■ Requirement:
Copy the rows word for word, from the very start down through the line that contains "perhitungan yang sudah", with both ends included. Omit the pictures from your answer.

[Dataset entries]
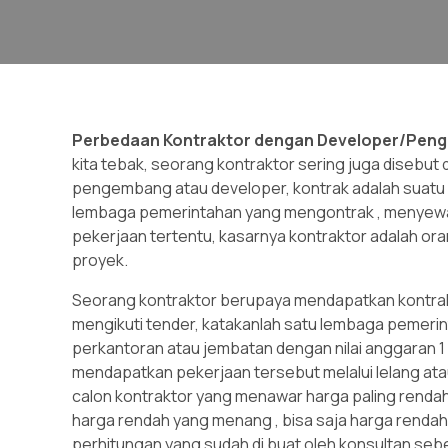
Perbedaan Kontraktor dengan Developer/Peng
kita tebak, seorang kontraktor sering juga diseb
pengembang atau developer, kontrak adalah suatu p
lembaga pemerintahan yang mengontrak , menyew
pekerjaan tertentu, kasarnya kontraktor adalah or
proyek.
Seorang kontraktor berupaya mendapatkan kontrak 
mengikuti tender, katakanlah satu lembaga peme
perkantoran atau jembatan dengan nilai anggaran 1
mendapatkan pekerjaan tersebut melalui lelang at
calon kontraktor yang menawar harga paling renda
harga rendah yang menang , bisa saja harga rendah 
perhitungan yang sudah di buat oleh konsultan seb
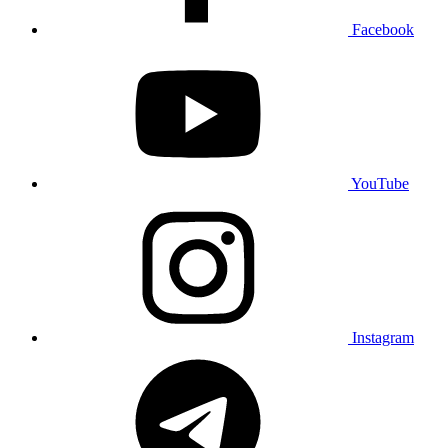
Facebook
YouTube
Instagram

■ Worked solution:
Perbedaan Kontraktor dengan Developer/Peng
kita tebak, seorang kontraktor sering juga diseb
pengembang atau developer, kontrak adalah suatu p
lembaga pemerintahan yang mengontrak , menyew
pekerjaan tertentu, kasarnya kontraktor adalah or
proyek.
Seorang kontraktor berupaya mendapatkan kontrak 
mengikuti tender, katakanlah satu lembaga peme
perkantoran atau jembatan dengan nilai anggaran 1
mendapatkan pekerjaan tersebut melalui lelang at
calon kontraktor yang menawar harga paling renda
harga rendah yang menang , bisa saja harga rendah 
perhitungan yang sudah di buat oleh konsultan seb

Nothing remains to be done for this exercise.